La salsa des Van Van : Cuba à l'état brut

2019-01-11 03:26:54
Florine Lamarque
La salsa des Van Van : Cuba à l'état brut

Photo : Facebook avec la permission de VanVan

S'il fallait résumer les Van Van en un mot, ce serait cubanía. Pour savoir de quoi il en retourne, on peut commencer par écouter les premières secondes de Por encima del nivel : à entendre l'inénarrable Pedrito Calvo rugir « Sandunga ! », un terme intraduisible aux consonances africaines, sur fond de basse électrique et de percus, on a tout de suite envie d'en savoir davantage.

La naissance des Van Van, c'est l'envol d'un musicien prometteur, Juan Formell, bassiste de l'orquestre de changüi d'Elio Revé, qui créé son propre groupe à la fin de l'année 1969. En mettant en œuvre des changement testés dans l'orquestre Revé, Formell est le protagoniste d'une révolution musicale : il revisite le format charanga en introduisant la basse électrique, le travail à 4 voix puis le synthétiseur et les violons électriques, utilisés de manière rythmique et qui sont la marque de fabrique du groupe dans les années 1980. Quintana, le percussionniste vedette des Van Van, ne s'interdit plus aucun instrument. C'est avec lui que Formell fait évoluer le rythme du son pour créer le songo. Les influences jazz, rock et funk sont notoires. Le résultat, des titres légendaires : La Habana sí, El baile del buey cansado, Marilú… La liste est interminable de ces classiques des Van Van qui irradient une musique cubaine contemporaine à l’intertextualité foisonnante.

Photo : www.juventudrebelde.cu

Difficile de ne pas danser au son de Van Van tant leur rythme respire la joie de vivre à la cubaineLe tempo, nettement marqué et plus lent que dans la timba actuelle, est favorable à ceux qui débutent en salsa… Mission impossible pour Formell, un musicien hors pair incapable d'enchaîner deux vueltas. Les images de concert sont là pour en attester !

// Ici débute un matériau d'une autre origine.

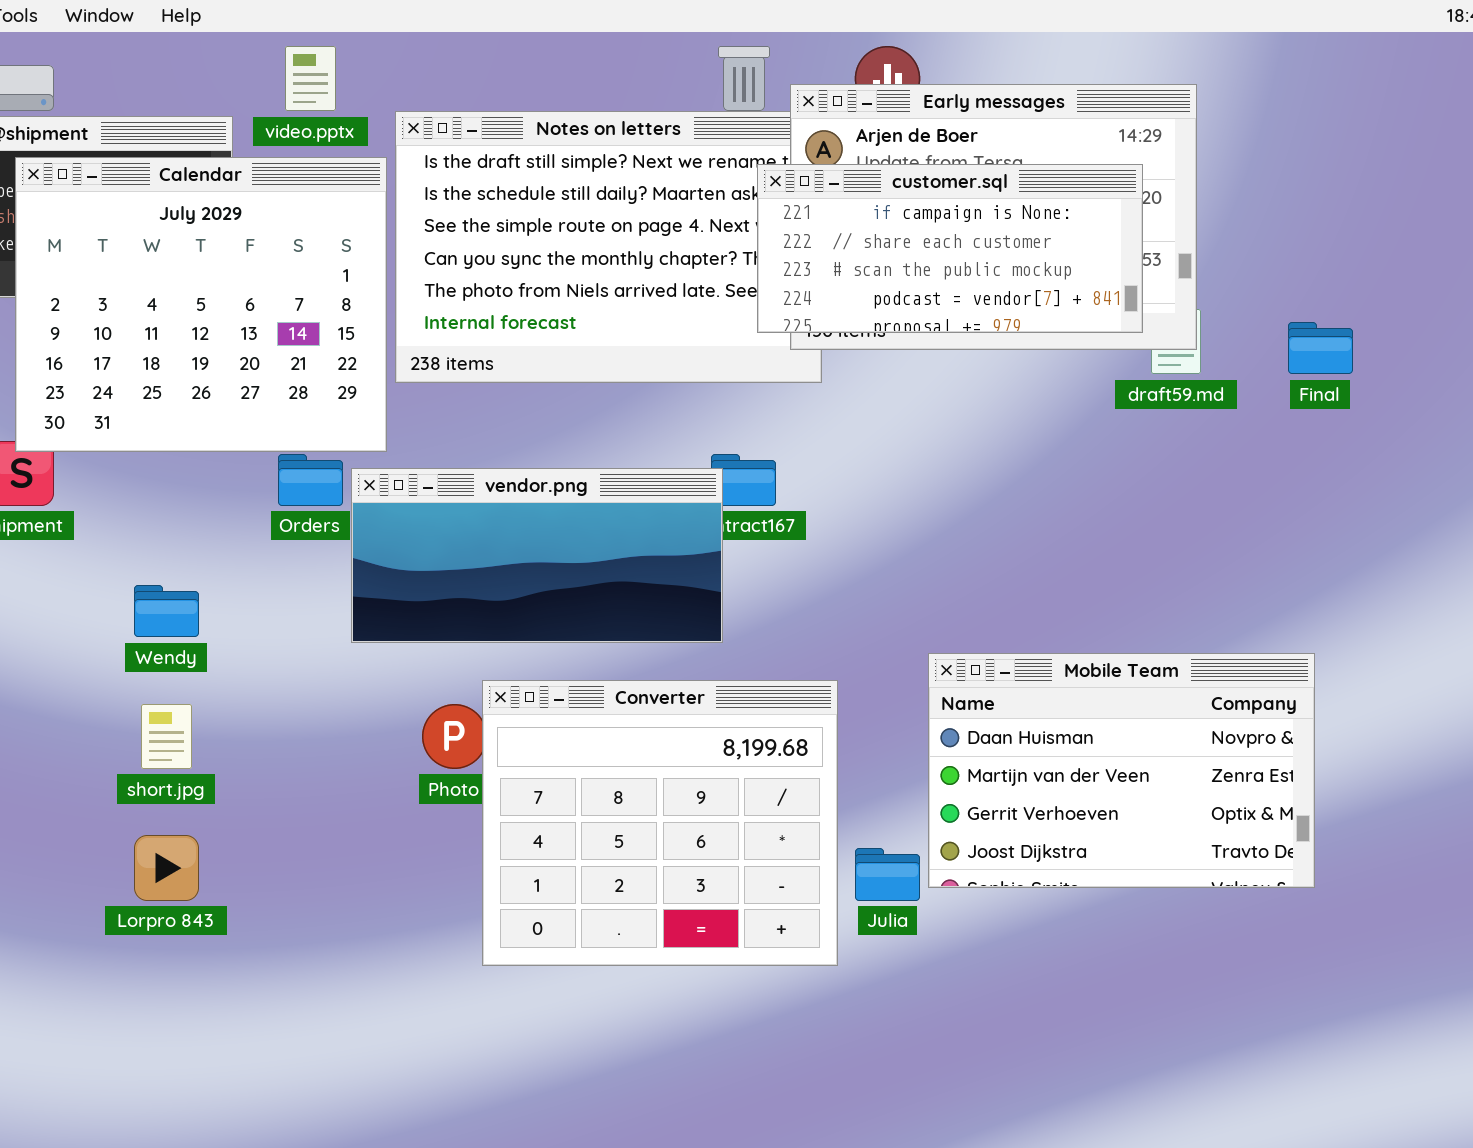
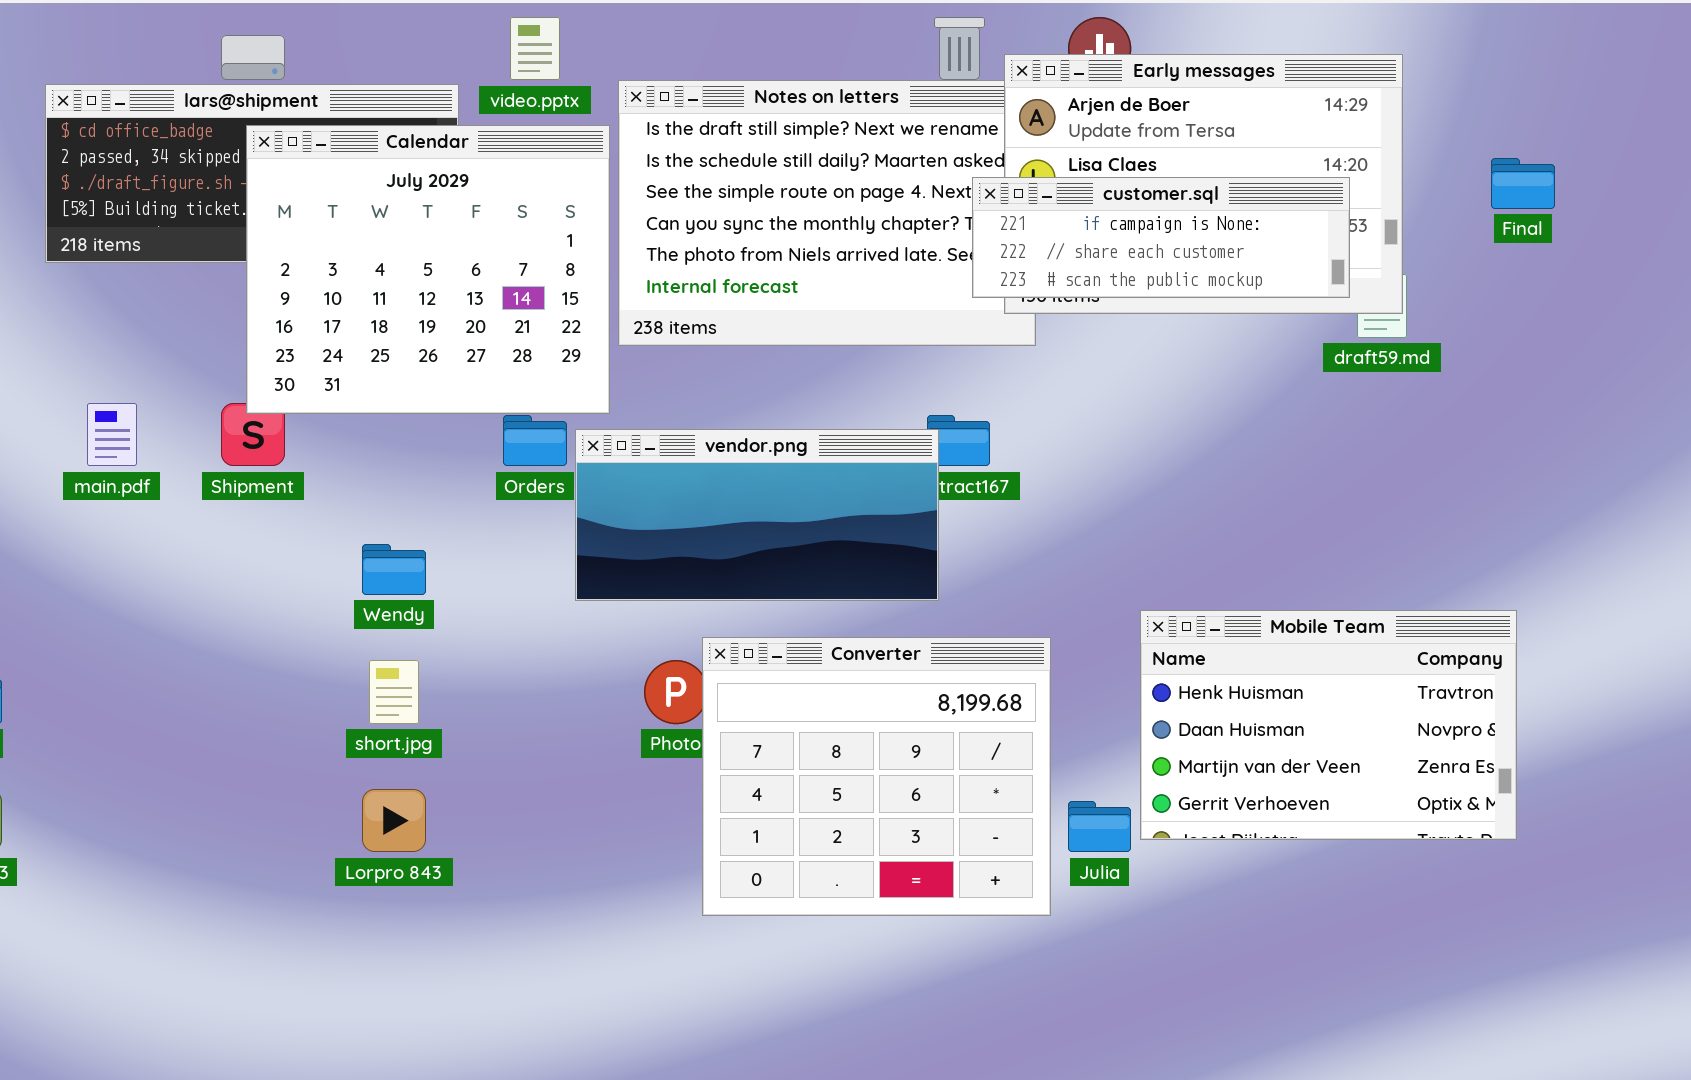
customer.sql: [757,164,1143,333] -> [972,177,1350,298], resized
Final: [1288,322,1353,374] -> [1491,158,1555,209], moved
Mobile Team: [928,653,1315,888] -> [1140,610,1517,840], scrolled up 1 row

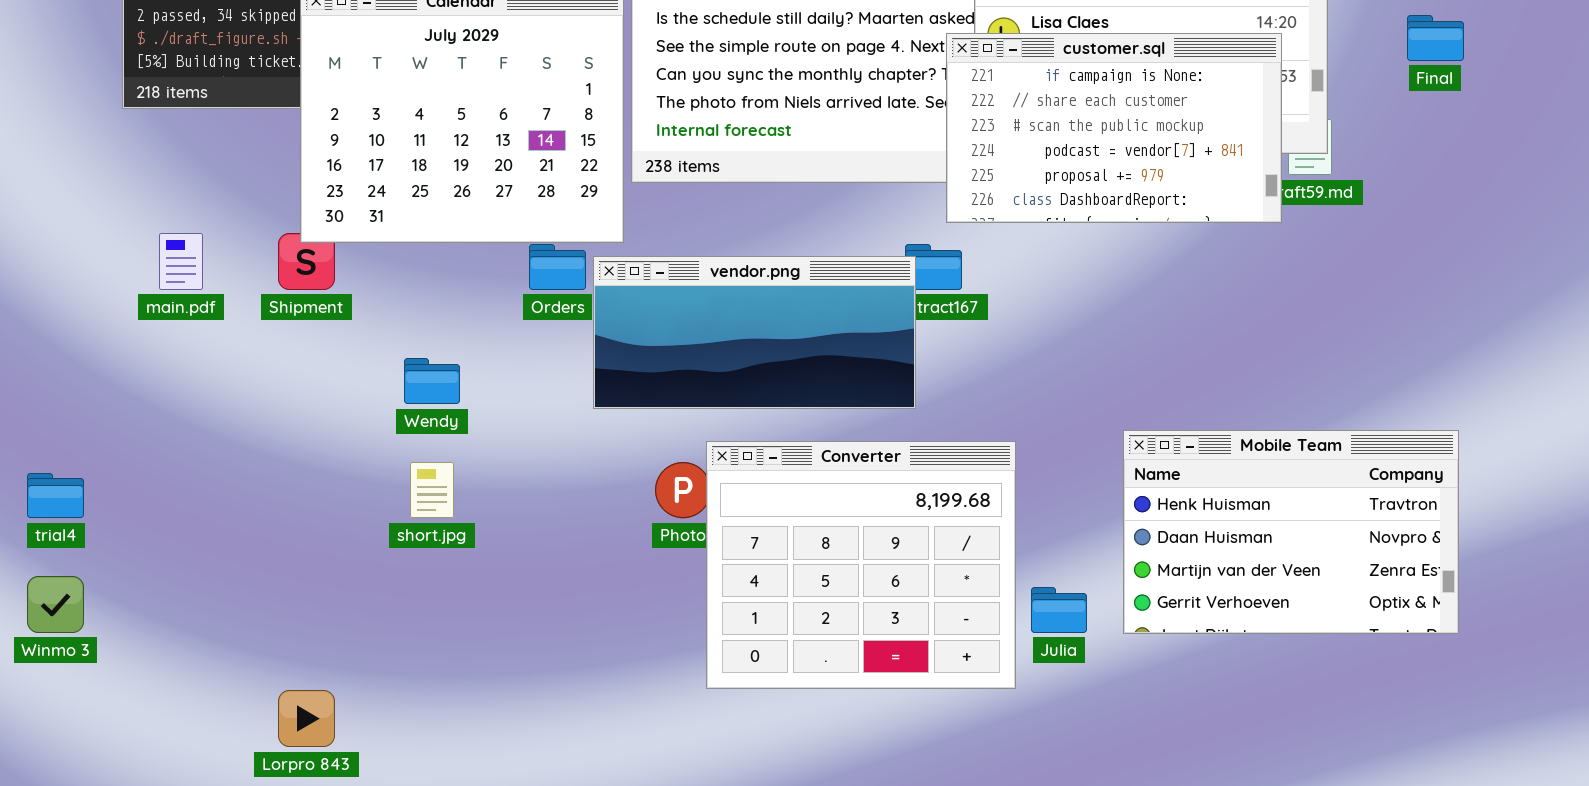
customer.sql: [972,177,1350,298] -> [946,33,1282,223], resized
Mobile Team: [1140,610,1517,840] -> [1123,430,1459,634], moved
Lorpro 843: [362,789,426,852] -> [278,690,335,747], moved

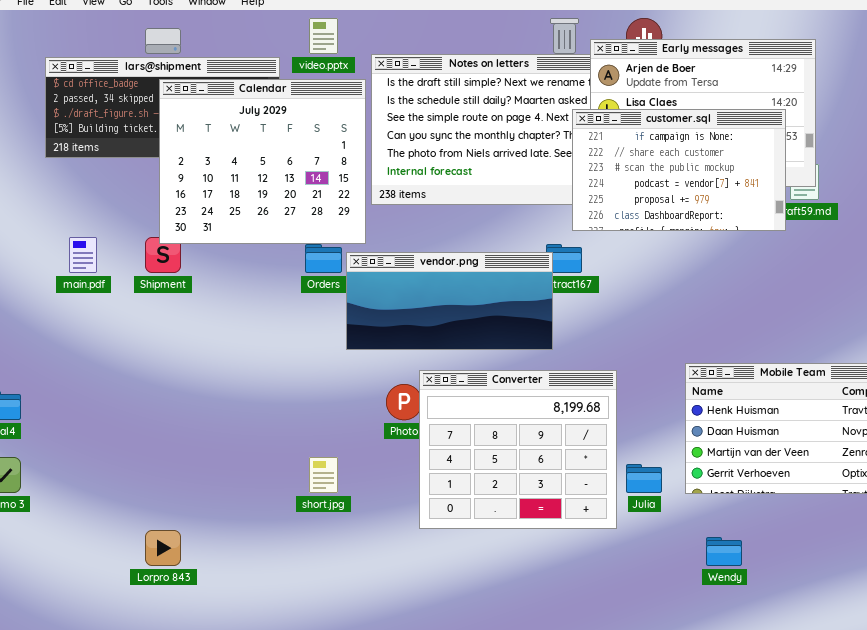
Wendy: [404,358,460,404] -> [706,537,742,566], moved
short.jpg: [410,462,454,518] -> [309,457,338,493], moved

Mais la recette Van Van, c'est aussi la picardía, un humour plein de malice et typiquement cubain qui ne tombe jamais dans le vulgaire. Les Van Van restent classe, ils ont un statut de numéro un à défendre, le groupe a remporté le Latin Grammy du meilleur album salsa avec Llegó Van Van en 2000. Van Van, c'est l'image de marque de Cuba.

Photo : www.cubamusic.com

Leur secret ? Selon Formell lui-même c'est de tirer son inspiration de la rue. Des petites phrases, que le compositeur a entendues en faisant la queue à la boulangerie ou à la bodega. Elles deviendront des refrains connus de tous: qué cosa la costurera, la titimanía, te cogió eso que anda… Les Van Van, c'est Cuba à l'état brut, sans concessions, et leur public le leur rend bien.

Point d'orgue d'une carrière monumentale, Formell s'est vu attribuer un prix spécial aux Latin Grammy Awards 2013, avant de s’eclipser l’année suivante, laissant le groupe orphelin.Fin d'une histoire ? Pas vraiment, si l'on en juge par la qualité de l'album La fantasía: homenaje a Juan Formell (2017) placé sous le signe de la fidélité… Symbole de cette continuité, la fille du Maestro, revenue des Etats-Unis est la nouvelle voix du groupe. Alors, que roule Van Van, "le train de la musique cubaine" ! L'esprit de Formell veille.